#### [Instructions]
(1) Answer these questions from the passage on statistics textbooks, one answer per line, marked as shown:
(a) Whose methods is the reader warned not to use?
(b) How many common statistical problems are given both Bayesian and orthodox solutions?
(c) Under what condition are the orthodox results satisfactory?
(2) List every step of the "canonical" procedure that the passage on statistics textbooks says those textbooks have followed.
(3) In the passage on statistics textbooks, write out again the part that opens with the words containing "For many years, statistics" and closes with "the orthodox method.", swapping "orthodox" for "classical".

#### [Excerpted passage]
########################################

For many years, statistics textbooks have followed this ‘canonical’ procedure: (1) the reader is warned not to use the discredited methods of Bayes and Laplace, (2) an orthodox method is extolled as superior and applied to a few simple problems, (3) the corresponding Bayesian solutions are not worked out or described in any way. The net result is that no evidence whatsoever is offered to substantiate the claim of superiority of the orthodox method.

To correct this situation we exhibit the Bayesian and orthodox solutions to six common statistical problems involving confidence intervals (including significance tests based on the same reasoning). In every case, we find that the situation is exactly the opposite; i.e., the Bayesian method is easier to apply and yields the same or better results. Indeed, the orthodox results are satisfactory only when they agree closely (or exactly) with the Bayesian results. No contrary example has yet been produced.

########################################

#### [Data block]

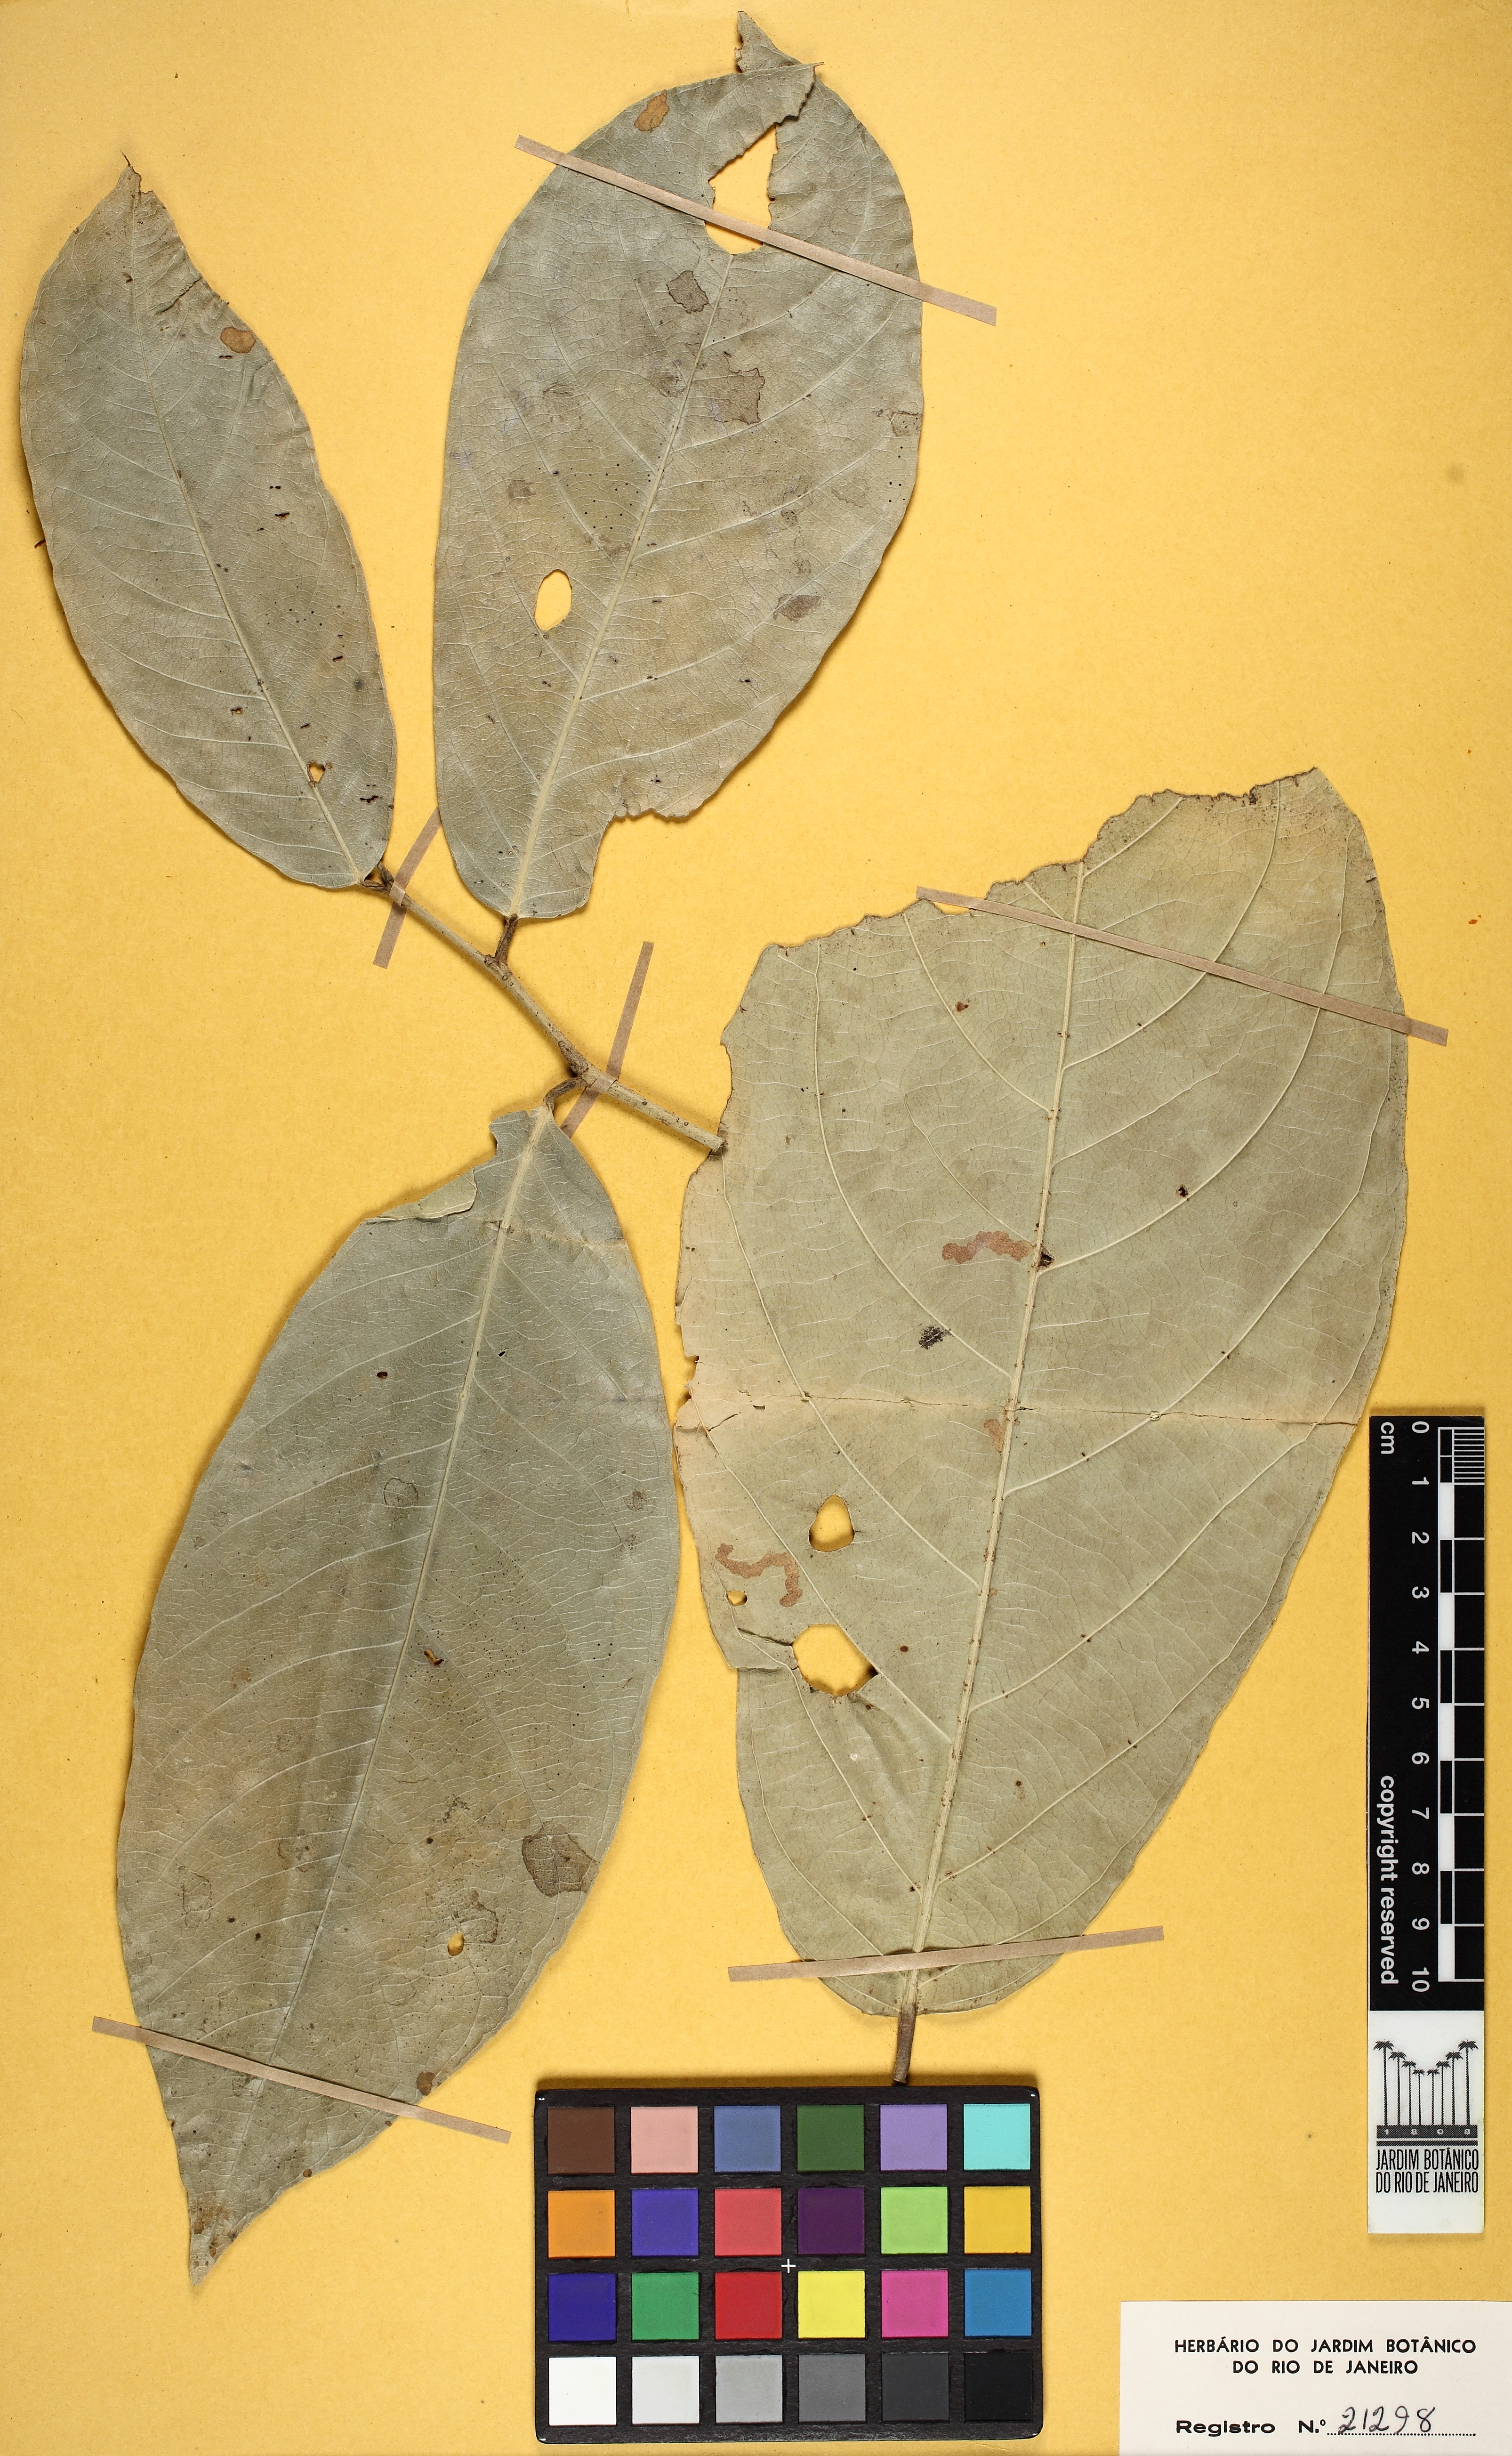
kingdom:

########################################

#### [Per-task outputs]
(1)
(a) The methods of Bayes and Laplace.
(b) Six.
(c) Only when they agree closely (or exactly) with the Bayesian results.

(2)
1. The reader is warned not to use the discredited methods of Bayes and Laplace.
2. An orthodox method is extolled as superior and applied to a few simple problems.
3. The corresponding Bayesian solutions are not worked out or described in any way.

(3)
For many years, statistics textbooks have followed this ‘canonical’ procedure: (1) the reader is warned not to use the discredited methods of Bayes and Laplace, (2) an classical method is extolled as superior and applied to a few simple problems, (3) the corresponding Bayesian solutions are not worked out or described in any way. The net result is that no evidence whatsoever is offered to substantiate the claim of superiority of the classical method.